Transcribed page contents:

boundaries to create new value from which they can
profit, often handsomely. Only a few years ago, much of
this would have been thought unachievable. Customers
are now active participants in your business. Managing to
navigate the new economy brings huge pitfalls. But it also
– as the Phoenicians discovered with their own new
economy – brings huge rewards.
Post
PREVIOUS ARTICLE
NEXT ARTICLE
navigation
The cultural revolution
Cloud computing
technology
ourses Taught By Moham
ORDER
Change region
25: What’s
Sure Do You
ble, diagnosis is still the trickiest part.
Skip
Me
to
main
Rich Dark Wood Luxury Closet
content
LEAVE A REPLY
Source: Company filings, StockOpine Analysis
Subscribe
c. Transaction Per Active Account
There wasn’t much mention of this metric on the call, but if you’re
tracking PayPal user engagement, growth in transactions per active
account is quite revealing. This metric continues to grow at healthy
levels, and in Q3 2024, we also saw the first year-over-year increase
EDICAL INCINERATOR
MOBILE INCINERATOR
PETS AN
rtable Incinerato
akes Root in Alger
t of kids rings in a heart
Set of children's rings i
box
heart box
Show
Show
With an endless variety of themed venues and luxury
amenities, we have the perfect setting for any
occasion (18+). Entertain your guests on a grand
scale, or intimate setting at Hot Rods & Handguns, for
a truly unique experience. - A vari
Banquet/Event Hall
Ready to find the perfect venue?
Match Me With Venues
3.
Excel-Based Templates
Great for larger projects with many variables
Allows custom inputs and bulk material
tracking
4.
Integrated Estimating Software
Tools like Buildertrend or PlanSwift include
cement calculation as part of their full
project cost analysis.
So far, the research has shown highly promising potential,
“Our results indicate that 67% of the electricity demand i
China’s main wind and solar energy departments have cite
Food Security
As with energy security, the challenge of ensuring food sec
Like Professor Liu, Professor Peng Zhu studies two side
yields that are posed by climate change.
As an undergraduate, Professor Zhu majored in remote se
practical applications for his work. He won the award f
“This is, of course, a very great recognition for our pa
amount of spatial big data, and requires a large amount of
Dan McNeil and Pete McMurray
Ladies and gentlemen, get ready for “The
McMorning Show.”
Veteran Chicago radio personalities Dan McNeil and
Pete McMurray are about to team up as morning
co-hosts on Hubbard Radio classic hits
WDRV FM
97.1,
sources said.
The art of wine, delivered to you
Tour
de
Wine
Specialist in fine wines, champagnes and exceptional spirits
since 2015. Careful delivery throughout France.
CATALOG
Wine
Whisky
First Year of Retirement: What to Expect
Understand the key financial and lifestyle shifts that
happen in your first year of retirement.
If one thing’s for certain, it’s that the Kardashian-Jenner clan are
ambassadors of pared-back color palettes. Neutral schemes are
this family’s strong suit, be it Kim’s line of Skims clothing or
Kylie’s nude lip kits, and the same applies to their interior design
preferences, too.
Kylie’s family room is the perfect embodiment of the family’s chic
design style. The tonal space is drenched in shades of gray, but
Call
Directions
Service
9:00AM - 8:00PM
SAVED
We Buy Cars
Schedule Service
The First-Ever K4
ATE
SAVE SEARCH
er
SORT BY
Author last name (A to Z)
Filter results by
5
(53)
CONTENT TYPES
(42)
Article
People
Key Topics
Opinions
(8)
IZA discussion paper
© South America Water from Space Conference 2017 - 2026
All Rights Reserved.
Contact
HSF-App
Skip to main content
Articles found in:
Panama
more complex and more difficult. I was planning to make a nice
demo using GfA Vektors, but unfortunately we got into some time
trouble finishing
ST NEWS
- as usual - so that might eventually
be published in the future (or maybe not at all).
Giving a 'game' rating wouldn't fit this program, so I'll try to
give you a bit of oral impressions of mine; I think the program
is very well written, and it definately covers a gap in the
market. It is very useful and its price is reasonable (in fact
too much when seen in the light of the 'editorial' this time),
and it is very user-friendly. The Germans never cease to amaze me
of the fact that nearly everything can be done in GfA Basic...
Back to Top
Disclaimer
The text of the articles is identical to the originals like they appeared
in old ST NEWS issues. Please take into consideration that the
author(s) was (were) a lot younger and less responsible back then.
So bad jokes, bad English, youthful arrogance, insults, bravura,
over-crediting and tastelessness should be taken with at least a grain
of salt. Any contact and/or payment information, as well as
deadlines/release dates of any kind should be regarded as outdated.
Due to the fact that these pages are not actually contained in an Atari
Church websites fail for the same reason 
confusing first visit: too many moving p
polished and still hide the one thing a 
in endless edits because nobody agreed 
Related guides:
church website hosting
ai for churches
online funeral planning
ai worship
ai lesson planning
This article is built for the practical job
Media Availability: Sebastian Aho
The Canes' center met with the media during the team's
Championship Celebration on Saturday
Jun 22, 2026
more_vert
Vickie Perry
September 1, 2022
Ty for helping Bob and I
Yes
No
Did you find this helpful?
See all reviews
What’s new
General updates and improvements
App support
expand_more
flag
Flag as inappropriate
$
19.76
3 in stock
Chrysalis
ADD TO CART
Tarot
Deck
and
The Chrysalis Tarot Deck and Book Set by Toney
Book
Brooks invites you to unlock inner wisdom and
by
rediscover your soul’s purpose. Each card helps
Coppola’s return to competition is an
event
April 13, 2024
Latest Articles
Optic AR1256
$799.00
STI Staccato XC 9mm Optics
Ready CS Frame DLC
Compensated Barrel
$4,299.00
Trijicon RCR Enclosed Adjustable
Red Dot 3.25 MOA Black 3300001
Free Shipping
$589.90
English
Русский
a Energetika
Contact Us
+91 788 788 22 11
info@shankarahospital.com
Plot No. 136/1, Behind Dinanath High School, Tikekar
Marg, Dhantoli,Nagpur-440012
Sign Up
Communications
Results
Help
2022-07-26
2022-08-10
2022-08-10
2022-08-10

#### [INSTRUCTIONS TO FOLLOW]
All lines above in which the word "time" occurs should be identified and copied.

#### [RESULT]
demo using GfA Vektors, but unfortunately we got into some time
too much when seen in the light of the 'editorial' this time),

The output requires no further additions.